**ABOUT THIS EXERCISE**
Take every line from the listing below that contains "Guide".

* * * * * * *

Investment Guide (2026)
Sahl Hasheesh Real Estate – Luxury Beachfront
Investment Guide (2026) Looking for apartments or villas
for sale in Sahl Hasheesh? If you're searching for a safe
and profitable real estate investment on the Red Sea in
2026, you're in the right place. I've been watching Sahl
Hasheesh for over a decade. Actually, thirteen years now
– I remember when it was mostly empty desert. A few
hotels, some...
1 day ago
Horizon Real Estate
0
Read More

* * * * * * *

**TASK ANSWER**
Investment Guide (2026)
Investment Guide (2026) Looking for apartments or villas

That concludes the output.